_WHAT TO DO_
Would you copy exactly the lines in the data below from the one that has "Maßgeschneiderte PV-Lösungen" through the one that has "Transporteur de fret U-Box®", dropping any pictures?

# # #

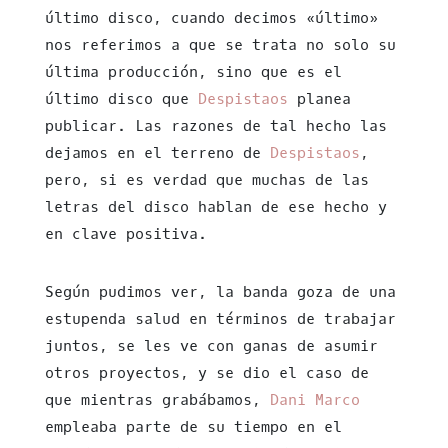
último disco, cuando decimos «último»
nos referimos a que se trata no solo su
última producción, sino que es el
último disco que
Despistaos
planea
publicar. Las razones de tal hecho las
dejamos en el terreno de
Despistaos
,
pero, si es verdad que muchas de las
letras del disco hablan de ese hecho y
en clave positiva.
Según pudimos ver, la banda goza de una
estupenda salud en términos de trabajar
juntos, se les ve con ganas de asumir
otros proyectos, y se dio el caso de
que mientras grabábamos,
Dani Marco
empleaba parte de su tiempo en el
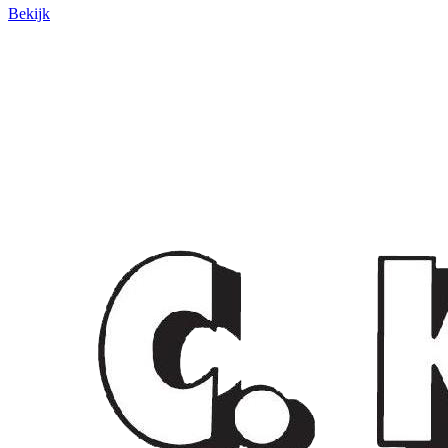
Bekijk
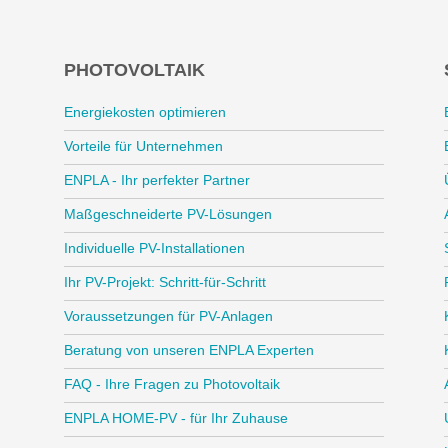
PHOTOVOLTAIK
Energiekosten optimieren
Vorteile für Unternehmen
ENPLA - Ihr perfekter Partner
Maßgeschneiderte PV-Lösungen
Individuelle PV-Installationen
Ihr PV-Projekt: Schritt-für-Schritt
Voraussetzungen für PV-Anlagen
Beratung von unseren ENPLA Experten
FAQ - Ihre Fragen zu Photovoltaik
ENPLA HOME-PV - für Ihr Zuhause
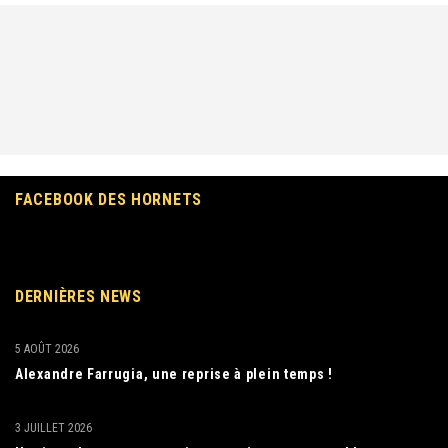
FACEBOOK DES HORNETS
DERNIÈRES NEWS
5 AOÛT 2026
Alexandre Farrugia, une reprise à plein temps !
3 JUILLET 2026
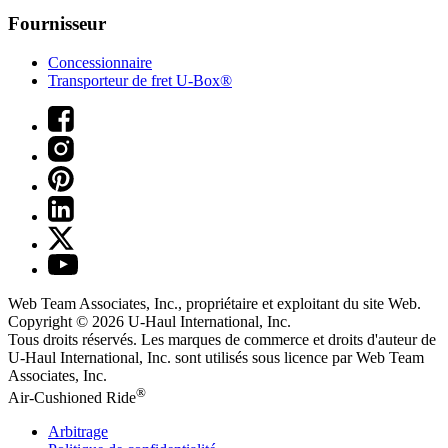
Fournisseur
Concessionnaire
Transporteur de fret U-Box®
Web Team Associates, Inc., propriétaire et exploitant du site Web.
Copyright © 2026
U-Haul
International, Inc.
Tous droits réservés.
Les marques de commerce et droits d'auteur de
U-Haul International, Inc. sont utilisés sous licence par Web Team
Associates, Inc.
®
Air-Cushioned Ride
Arbitrage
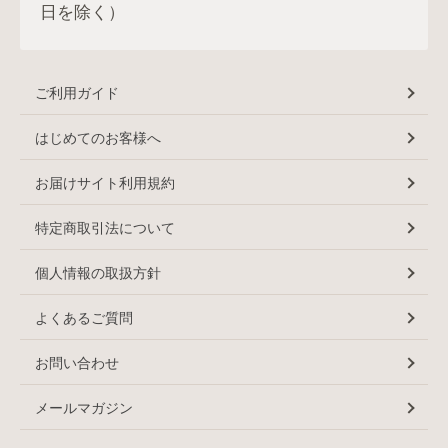
日を除く）
ご利用ガイド
はじめてのお客様へ
お届けサイト利用規約
特定商取引法について
個人情報の取扱方針
よくあるご質問
お問い合わせ
メールマガジン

# # #

_RESULT FOR THIS EXERCISE_
Maßgeschneiderte PV-Lösungen
Individuelle PV-Installationen
Ihr PV-Projekt: Schritt-für-Schritt
Voraussetzungen für PV-Anlagen
Beratung von unseren ENPLA Experten
FAQ - Ihre Fragen zu Photovoltaik
ENPLA HOME-PV - für Ihr Zuhause
FACEBOOK DES HORNETS
DERNIÈRES NEWS
5 AOÛT 2026
Alexandre Farrugia, une reprise à plein temps !
3 JUILLET 2026
Fournisseur
Concessionnaire
Transporteur de fret U-Box®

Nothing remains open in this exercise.